My deepest motivation for writing has always been the drive to become more intimate with life. In the “Thanks” section of Edgewater, I wrote, “I’m deeply appreciative of the insects, birds, dogs, fish and other life-forms who make such frequent appearances in my world, and in my work. I don’t know how I could be a writer without them.”
This has always been true for me. The first poem I ever published, at age seven, was called Ode to a Raccoon. My writing has been fueled by my urge to praise. Yet there is much in this world that is extremely difficult to praise; that’s exactly what kept me writing poems as my major art form for several decades! Poems have capacious arms; they encompass complexity, paradox and contradiction more fully than other forms, I feel.
As poet Jane Hirshfield says, Truth and beauty live most happily amid complexity and contradiction.
Of course, becoming more intimate with life also requires ever-greater intimacy with myself. I don’t mean only my small, particular human self, though, but also that which comes through me from somewhere larger. I write, as the poet Audre Lorde said, to find out “what I didn’t know I knew.” For a very long time, I felt that my poems knew more than I did. Probably they still do, though I have worked hard over the decades to try to catch up.
I cherish those writers who have walked this path of truth and intimacy before me, and who walk it beside me. Here are some of the quotes that most inspire me:
You learn poetry moving step by step among things and beings, not isolating, but rather containing them all within a blind expansion of love. – Pablo Neruda
Mary Oliver wrote, I don’t ask for the sights in front of me to change – only the depth of my seeing.

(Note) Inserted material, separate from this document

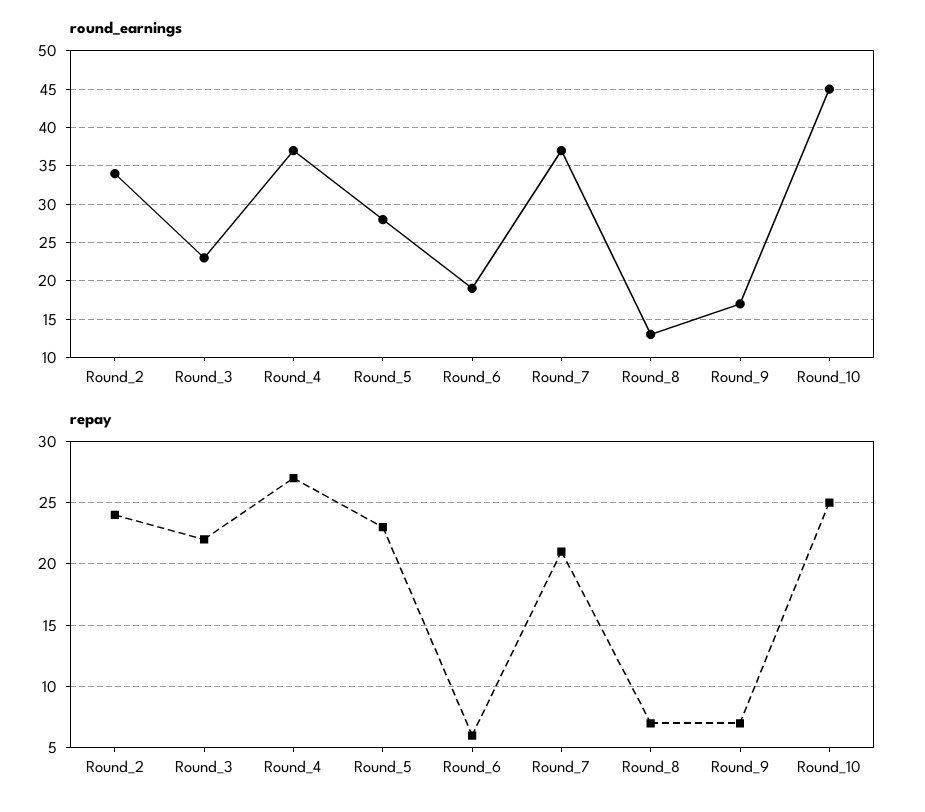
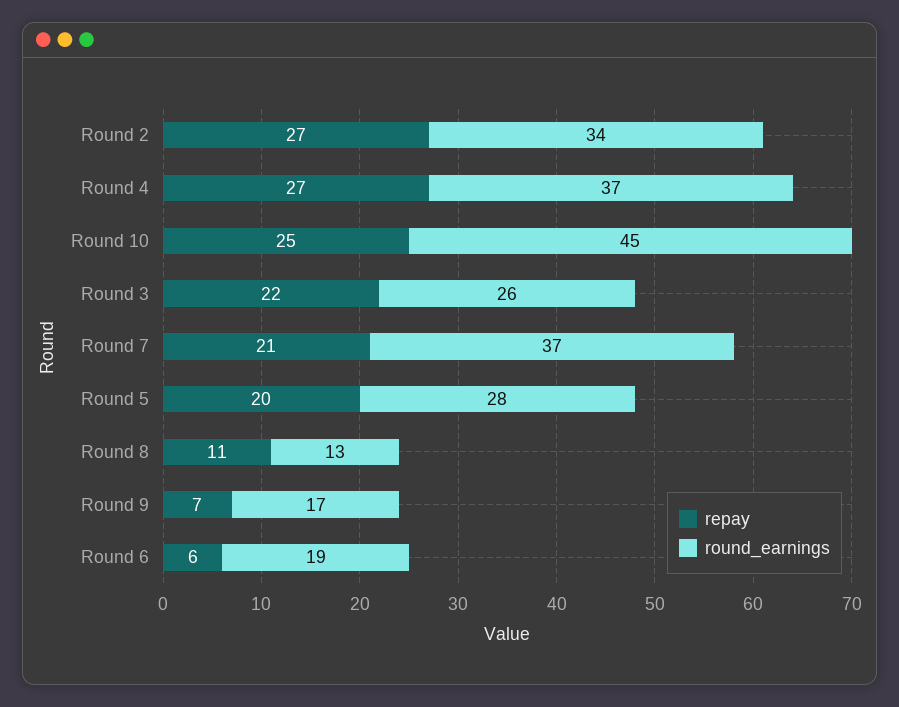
round_earnings, Round_3: 23 -> 26
repay, Round_2: 24 -> 27
repay, Round_5: 23 -> 20
repay, Round_8: 7 -> 11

And before her, Rilke said, Everything that has been truly seen must become a poem.
These days, I find much contemporary poetry filled with detachment, irony, cleverness and ennui. In this place (the United States) and in this moment of time, poetry that speaks passionately and with reverence is somewhat out of fashion. Yet that is the poetry that makes me love poetry; otherwise, as Marianne Moore said, I, too, dislike it.
Here is Rilke again:
No one will find fruit who lacks reverence. For irreverence is like a storm that rips what is unripe from the branches… But art also is justice. And you must, if you wish to be an artist, grant all forces the right to lift you and press you down, shackle you and set you free.
I feel that I am on the way to becoming an intimate of everything that beauty preaches; that I am no longer a mere listener who receives its revelations like mute favors, that I am becoming more and more the things’ disciple.
May it be so! One of my favorite activities as a writing teacher is to walk the streets of Ashland, Ohio (simply because that’s where I happen to teach now; any streets would do), picking up stray leaves and bits of trash, then bringing them into the classroom for my students to closely examine, learn from and write about them. Who pressed this cigarette butt to their lips? What tree did this stick fall from, and what does it know?
And here is a small poem of my own, one that never made it into a book, which speaks to all of this:
Why and How
As darkness comes, the lake continues to hold light from above. This gives the birds another way to fly. The birds of our hearts need that water too; they need to know themselves by moving against something larger. What we live does not exist only within us. It has a life outside us, in the world. With words we can approach and gaze into, honor and caress that larger life. What we can caress is thereby changed.
If we are silent, the beauty of our passage goes unrecognized. If we do not tell the truth, shifting and shifty as it is, we risk remaining strangers to each other and ourselves. We live a life unseeing and unseen. But when we write, we slip beneath the hopeless, shining surface, and find ourselves able to swim. And there, where the lake holds reflected sky, we also fly. Words make us light enough to float, slick enough to dive, strong enough to bear our emerging wings.
It’s true: we have been wrong, and wronged. We have sinned against ourselves and each other. To sin means to miss the mark, and we have often missed the mark of love. And yet what matters is what we make of what happened.
We need to tell our stories because we live them, and live through them — and because just living them is not enough. If we do not speak, our lives fold in on themselves. They cease to grow outward. By writing, we extend our seeing eyes, our touching hands. The words live through us and beyond us, reflecting us to ourselves and each other, the way the skin of lake reflects the trees and sky.
I’m rather obsessed with the concept of truth, and the ways that writing allows us closer to it. Yet I can’t really talk about truth without also quoting Robert Louis Stevenson, who wrote, Everything is true; only the opposite is true too; you must believe both equally or be damned.
And William Faulkner: Facts and truth don’t have much to do with each other.
And Clarence Darrow: Chase after the truth like all hell and you’ll be freed, even though you never touch its coattails.
The great mystic Teilhard de Chardin spoke to the task of the writer, as I see it, when he said:
To create, or organize, material energy, or truth, or beauty… we must learn continually to jettison the form which our labor or art or thought first took, and go in search of new forms. Over and over again we must go beyond ourselves, tear ourselves away from ourselves, leaving behind us our most cherished beginnings.
Or as Kurt Vonnegut said a bit more bluntly, We have to continually be jumping off cliffs and developing our wings on the way down.